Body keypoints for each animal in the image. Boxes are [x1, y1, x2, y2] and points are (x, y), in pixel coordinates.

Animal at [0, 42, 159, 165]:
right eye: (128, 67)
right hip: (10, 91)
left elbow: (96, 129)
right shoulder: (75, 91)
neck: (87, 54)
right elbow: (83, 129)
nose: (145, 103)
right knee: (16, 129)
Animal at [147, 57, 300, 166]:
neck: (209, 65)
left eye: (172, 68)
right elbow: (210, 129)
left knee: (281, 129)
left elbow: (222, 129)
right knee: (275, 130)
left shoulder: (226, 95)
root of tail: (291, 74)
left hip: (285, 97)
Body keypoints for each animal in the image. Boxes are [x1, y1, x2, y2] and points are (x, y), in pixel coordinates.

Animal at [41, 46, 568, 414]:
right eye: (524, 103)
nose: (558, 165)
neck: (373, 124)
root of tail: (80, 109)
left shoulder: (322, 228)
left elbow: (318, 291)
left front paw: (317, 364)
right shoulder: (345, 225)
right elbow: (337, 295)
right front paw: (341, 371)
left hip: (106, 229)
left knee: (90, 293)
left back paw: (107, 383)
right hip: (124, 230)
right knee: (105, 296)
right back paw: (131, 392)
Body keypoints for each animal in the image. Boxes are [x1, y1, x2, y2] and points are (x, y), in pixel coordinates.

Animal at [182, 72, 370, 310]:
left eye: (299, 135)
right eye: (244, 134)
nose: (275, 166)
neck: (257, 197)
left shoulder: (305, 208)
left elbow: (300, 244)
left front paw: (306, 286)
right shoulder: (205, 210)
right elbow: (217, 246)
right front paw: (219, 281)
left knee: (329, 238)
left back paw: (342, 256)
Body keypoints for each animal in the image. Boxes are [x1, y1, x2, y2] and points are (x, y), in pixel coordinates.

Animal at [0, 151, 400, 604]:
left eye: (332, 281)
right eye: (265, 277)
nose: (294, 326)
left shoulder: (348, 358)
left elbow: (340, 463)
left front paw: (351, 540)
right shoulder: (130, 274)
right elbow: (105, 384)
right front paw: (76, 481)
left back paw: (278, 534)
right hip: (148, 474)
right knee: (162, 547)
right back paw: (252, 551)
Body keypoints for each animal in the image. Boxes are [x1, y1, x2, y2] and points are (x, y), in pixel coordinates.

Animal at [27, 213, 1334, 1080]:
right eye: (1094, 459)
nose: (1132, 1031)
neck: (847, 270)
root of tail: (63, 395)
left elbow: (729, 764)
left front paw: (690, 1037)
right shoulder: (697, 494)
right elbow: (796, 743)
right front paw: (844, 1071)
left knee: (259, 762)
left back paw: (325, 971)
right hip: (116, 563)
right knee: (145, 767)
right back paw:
····················
Action item: Exact copies of the lines from the one containing "right eye: (265, 277)" through the end of the listing, both included, are the only thing wanted.

Solved exercise:
right eye: (265, 277)
nose: (294, 326)
left shoulder: (348, 358)
left elbow: (340, 463)
left front paw: (351, 540)
right shoulder: (130, 274)
right elbow: (105, 384)
right front paw: (76, 481)
left back paw: (278, 534)
right hip: (148, 474)
right knee: (162, 547)
right back paw: (252, 551)
Body keypoints for each animal in the image. Boxes are [x1, y1, x2, y2] and points are (x, y), in pixel coordinates.

Animal at [27, 213, 1334, 1080]:
right eye: (1094, 459)
nose: (1132, 1031)
neck: (847, 270)
root of tail: (63, 395)
left elbow: (729, 764)
left front paw: (690, 1037)
right shoulder: (697, 494)
right elbow: (796, 743)
right front paw: (844, 1071)
left knee: (259, 762)
left back paw: (325, 971)
right hip: (116, 563)
right knee: (145, 767)
right back paw:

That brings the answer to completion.